We study the question of "fairly" ordering transactions in a replicated state machine. Each replica receives transactions over a network from clients in a possibly different order, and the system aggregates these orderings into a single, total order. This problem is akin to the classic problem of social choice theory, where rankings on candidates are aggregated into an election result. Three features make this problem novel and distinct. First, the number of transactions is unbounded, so an ordering must be defined over a countably infinite set. Second, decisions must be made quickly and with only partial information. Finally, some faulty replicas might alter reported observations; their influence should be bounded. We study the Ranked Pairs algorithm. Analysis of how missing information propagates through the algorithm enables our streaming version to know when it can output a transaction. Manipulation of a tiebreaking rule gives a protocol that (in a synchronous network) always outputs a transaction after a bounded time. Prior work proposes a "$\gamma$-batch-order-fairness" property on an output ordering, which divides the output into contiguous batches. If a $\gamma$ fraction of replicas receive a transaction $tx$ before another transaction $tx^\prime$, then $tx^\prime$ cannot be in an earlier batch than $tx$. We strengthen this definition to require that batches have minimal size, which must be handled carefully in the presence of faulty replicas. This gives the first notion of order-fairness that cannot be vacuously satisfied by arbitrarily large batches and that is satisfiable in the presence of faulty replicas. Prior work relies on a fixed choice of $\gamma$ and bound on the number of faulty replicas $f$, but we show that Ranked Pairs satisfies our definition for every $\gamma$ simultaneously and for any $f$, where fairness guarantees linearly degrade as $f$ increases.
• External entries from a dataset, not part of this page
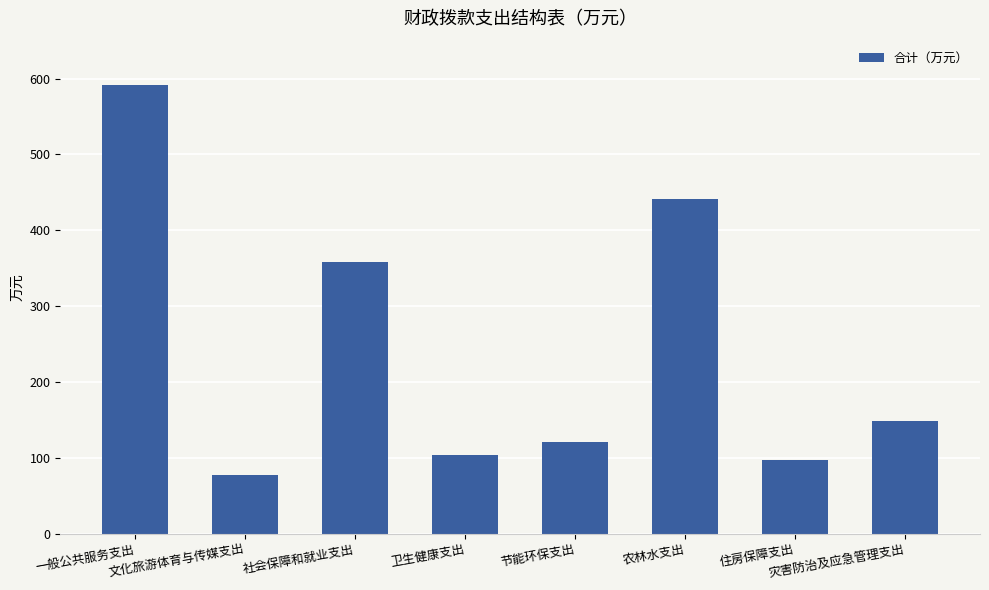

Reading left to right, transcribe all the data shown in this chart.

一般公共服务支出=590.9	文化旅游体育与传媒支出=76.9	社会保障和就业支出=358.4	卫生健康支出=103.6	节能环保支出=120.9	农林水支出=441.6	住房保障支出=97.7	灾害防治及应急管理支出=148.2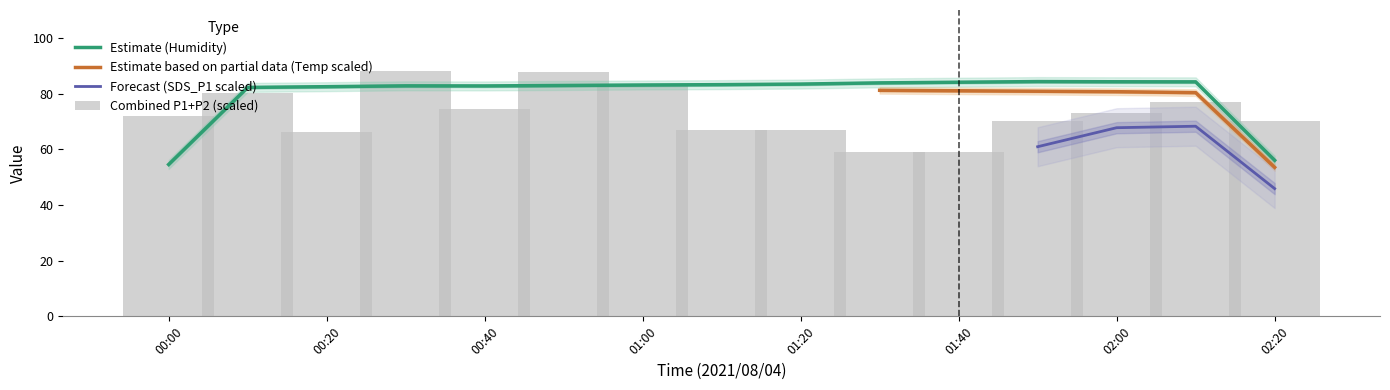

What is the minimum value for Estimate (Humidity)?

54.5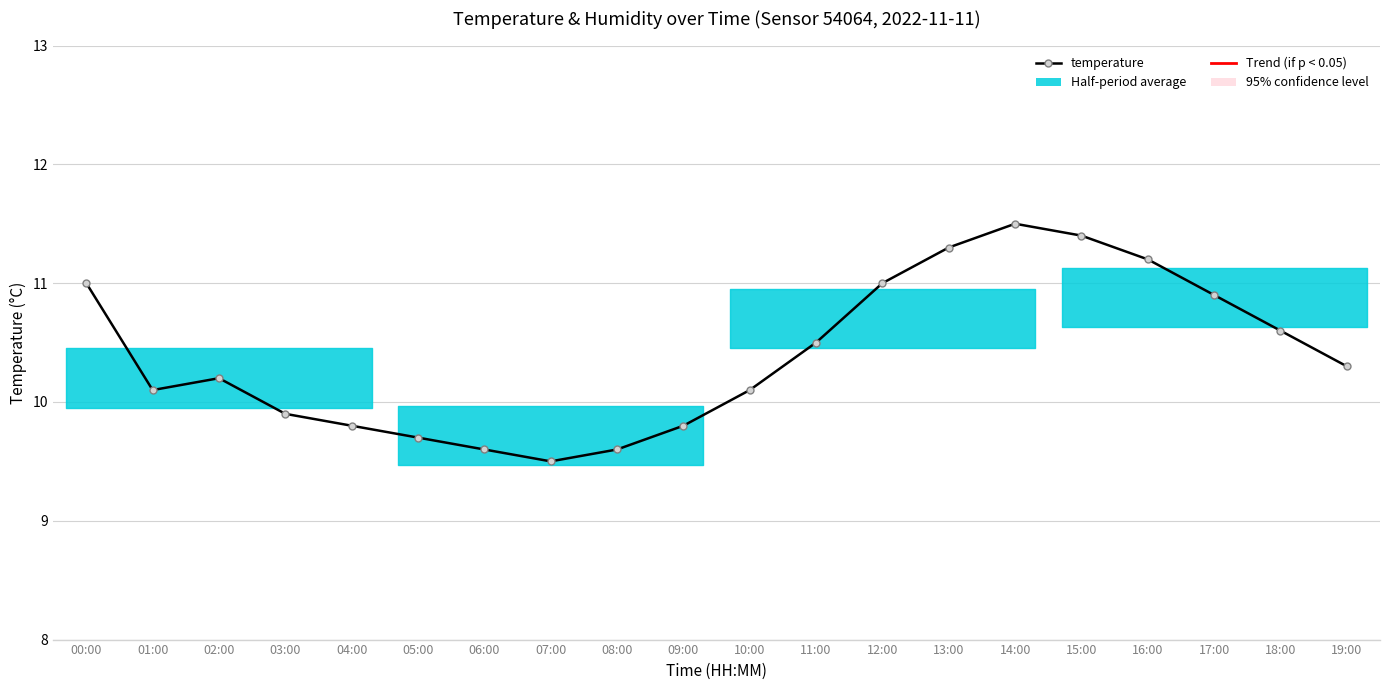

How many lines are shown in the chart?

1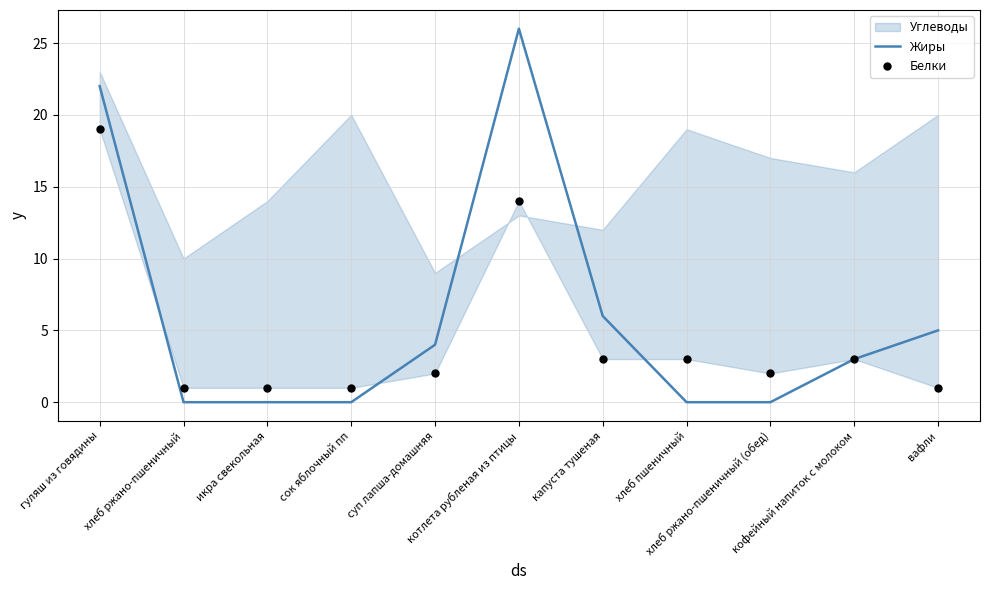

What is the maximum value for Жиры?

26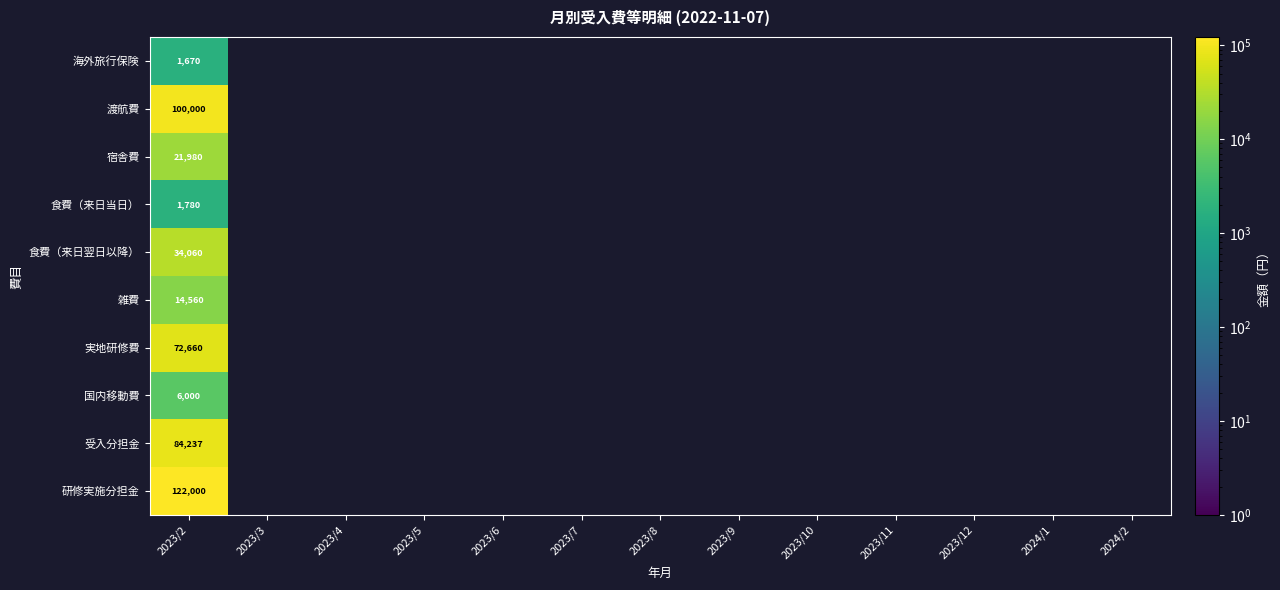

The 海外旅行保険 series shows 2933 at 2023/2. True or false?

False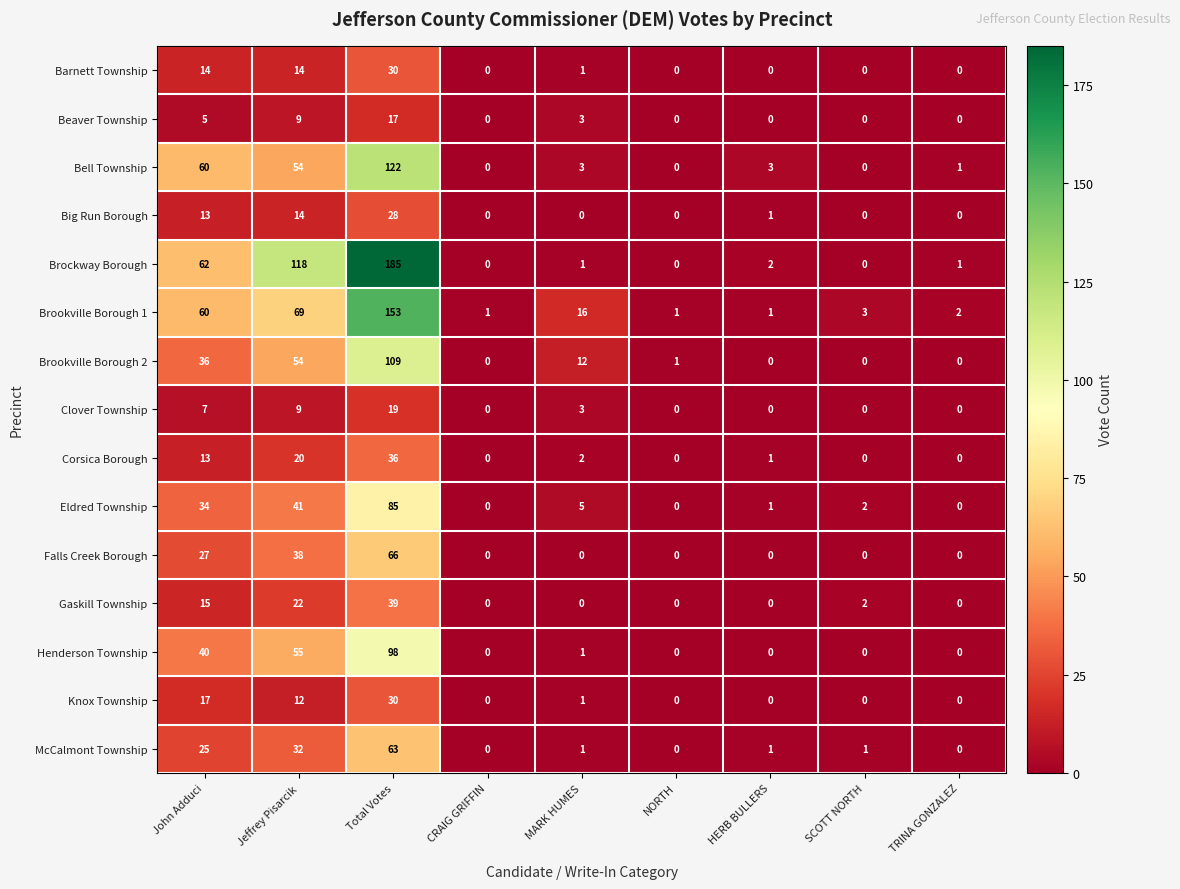

Which series has the widest spread of values?

Brockway Borough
翻译：我们研究在复制状态机中“公平地”排序交易的问题。每个副本通过网络从客户端接收交易，交易到达顺序可能不同，系统将这些排序聚合为一个全局总序。该问题类似于经典的社会选择理论问题——将候选人排序聚合为选举结果。三个特征使该问题具有新颖性和独特性。首先，交易数量无界，因此必须在可数无限集上定义排序。其次，决策必须快速做出且仅基于部分信息。最后，部分恶意副本可能篡改报告观测结果，其影响应受限制。我们研究了Ranked Pairs算法。通过分析缺失信息在算法中的传播方式，我们的流式版本能够确定何时可以输出交易。对平局打破规则的操控设计出一种协议，该协议（在同步网络中）总能在有界时间内输出交易。既有工作提出了输出排序的“γ-批序公平性”属性，该属性将输出划分为连续批次。如果γ比例的副本在另一笔交易tx′之前收到交易tx，则tx′不能出现在比tx更早的批次中。我们强化该定义要求批次规模最小化，这在存在恶意副本时需谨慎处理。这首次给出了序公平性概念，既不会因任意大批次而空洞满足，又能在存在恶意副本时仍可满足。既有工作依赖固定的γ值及恶意副本数量上限f的约束，但我们证明Ranked Pairs同时满足每个γ值及任意f下的定义，且公平性保障随f增加线性退化。